Advanced planning and authorities' quick reaction to a powerful 8.3-magnitude earthquake minimized the severity of the disaster that struck off the coast of Chile, triggering a nearly 16-foot wave on the shore in Coquimbo Region.
About 1 million people evacuated ahead of the tsunami wave. Authorities said at least 10 people died and one person is missing.
The quake hit Wednesday night, with its epicenter 46 kilometers (29 miles) west of Illapel, according to the U.S. Geological Survey.
Some of the fatalities occurred in Illapel, where homes sustained much damage. Undersecretary of the Interior Mahmud Aleuy told CNN Chile that the government sends its condolences to the relatives of the victims.
Before heading to the scene of the earthquake, President Michelle Bachelet told reporters, "The response to this earthquake has been very efficient, and we took the right measures."
Chile's coast is prone to earthquakes, and the country has a long history of large quakes, according to Randy Baldwin, a U.S. Geological Survey geophysicist.
"They've had a lot of experience," Baldwin said, noting a strong monitoring of quake activity and the retrofitting of buildings to minimize harm.
The quake had a depth of 25 kilometers (15.5 miles), the U.S. Geological Survey said.
Chile's national emergency agency issued a tsunami alert, ordering evacuations in coastal areas from Arica to Puerto Aysen.
Large tsunami waves washed along the coast near the quake's epicenter. In Coquimbo, a 15.6-foot wave became the largest to land on Chile's shores, according to the U.S. National Tsunami Warning Center.
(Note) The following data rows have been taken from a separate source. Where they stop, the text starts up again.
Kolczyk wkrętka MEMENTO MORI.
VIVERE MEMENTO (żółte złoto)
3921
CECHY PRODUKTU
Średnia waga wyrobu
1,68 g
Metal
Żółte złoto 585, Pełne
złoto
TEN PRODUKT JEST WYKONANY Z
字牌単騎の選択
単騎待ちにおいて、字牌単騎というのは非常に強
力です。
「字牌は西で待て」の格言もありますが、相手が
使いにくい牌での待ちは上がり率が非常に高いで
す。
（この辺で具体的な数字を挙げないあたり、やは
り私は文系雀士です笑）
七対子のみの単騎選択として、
More than a dozen aftershocks of magnitude-4.9 or higher rattled residents. Some could be felt in the capital of Santiago, about 230 kilometers (145 miles) away from the quake's epicenter.
"Everybody ran outside. The windows rattled. Things fell. ... The impact was strong," said Emily Hersh, who lives in Santiago. "Even after I stepped outside, I felt the ground moving."
The earthquake hit during rush hour, causing traffic snarls that left many stuck as they tried to get home, said Fabrizio Guzman, emergency communications manager for World Vision in Chile.
"There were many people afraid, running in the streets, when the shaking started," he said in a statement. "The earthquake felt really intense and seemed to last for several minutes."
One aftershock had a magnitude of 7.0. But that's nearly 20 times smaller than the original magnitude-8.3 quake, according to the U.S. Geological Survey's "How Much Bigger" calculator.
More aftershocks are expected, warns Baldwin, the geophysicist. "They could last for weeks, even into months," he said.
Tsunami advisories were issued thousands of miles away, including in Hawaii and California.
A tsunami advisory was issued for the coastal areas of Southern California, which means strong currents are likely and residents should stay away from the shore.
Los Angeles, Orange and San Diego counties warned residents to avoid beaches and harbors due to the chances of strong currents.
"Widespread hazardous tsunami waves are possible" along the coasts of Chile and Peru, the Pacific Tsunami Warning Center said, and a tsunami watch is in effect for Hawaii.
A tsunami watch is issued "to alert emergency management officials and the public of an event which may later impact the watch area," the center says. A warning is issued when a "potential tsunami with significant widespread inundation is imminent or expected."
Even New Zealand, 6,000 miles away from the quake's epicenter, issued a tsunami warning.
Strong tidal currents and large waves were expected in some areas, said Shane Bayley of New Zealand's Ministry of Civil Defence.
In La Serena, a coastal city north of Coquimbo, pictures taken at a shopping mall showed walls and signs that had toppled to the floor as well as chairs, benches and tables covered in rubble.
Coquimbo Mayor Cristian Galleguillos told CNN Chile that 95% of the city had lost electrical power. Residents evacuated before waves started hitting the coastline, he said.
Chile sits on an arc of volcanoes and fault lines circling the Pacific Ocean known as the "Ring of Fire." The area experiences frequent earthquakes and volcanic eruptions.
Since 1973, Chile has had more than a dozen quakes of magnitude-7.0 and above.